Sulla bimba di 5 mesi vestita con un pigiama da coniglietto, trovata sulla costa di Sourman in Libia, vorrei dire e scrivere tanto.
Chi mi conosce sa che questo è un tema a me caro, che seguo da tempo con passione per cercare di raccontare quello che avviene nel Mediterraneo e che lo faccio soprattutto attraverso la voce dei testimoni e con poche opinioni.
Stavolta invece vorrei dire tante cose, raccontare quello che si prova a stare su di un gommone di notte al centro del mare, la paura che si ha ogni volta che si scende in mare (e pensate che noi lo facciamo in sicurezza, con persone esperte) o raccontare che ogni volta che sto sul gommone penso:”qua sotto ci sono 400 metri d’acqua…400 metri…”
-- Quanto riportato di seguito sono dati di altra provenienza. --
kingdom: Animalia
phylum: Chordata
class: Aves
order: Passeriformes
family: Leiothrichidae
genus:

Vorrei essere ottimista e dire che le stesse cose che pensavo quando ci fu il caso di Alan Kurdi: che vedendo quella foto i governi avrebbero reagito e aperto le frontiere, i porti e soprattutto le braccia per accogliere chi stava scappando da una guerra combattuta casa per casa. Purtroppo non è così perché se non è successo nel 2015, in piena crisi siriana non può succedere oggi, 5 anni dopo in cui abbiamo ascoltato di un fenomeno che continua ad essere pensato come un’emergenza nonostante sia una costante.
“Perché salgono sui gommoni se sanno che è pericoloso?”“Dovrebbero starsene a casa loro, così non morirebbero”
Questi sono solo due delle tantissime frasi fatte che ormai fanno parte del dibattito interno sui migranti. Un dibattito che è stato avvelenato dalla propaganda politica e dal giornalismo servile di quest’ultima. Salvo qualche rara eccezione i media hanno coperto tanto e male la rotta del Mediterraneo Centrale, a volta in maniera subdola, altre volte in modo palese.
Siamo assuefatti da queste notizie, dal dolore e dalla morte.
Ad ogni naufragio abbiamo sempre meno reazioni, sempre indifferenza.
Un coniglietto di 5 mesi non può morire annegato mentre scappa dalla fame del suo paese e dalla guerra libica. Un coniglietto di 5 mesi non possiamo trovarlo sulla spiaggia, gonfio e sfigurato. Il suo posto doveva essere su di un aereo, in totale sicurezza.
I corridoi umanitari sono l’unica soluzione a questa crisi, politica e umana.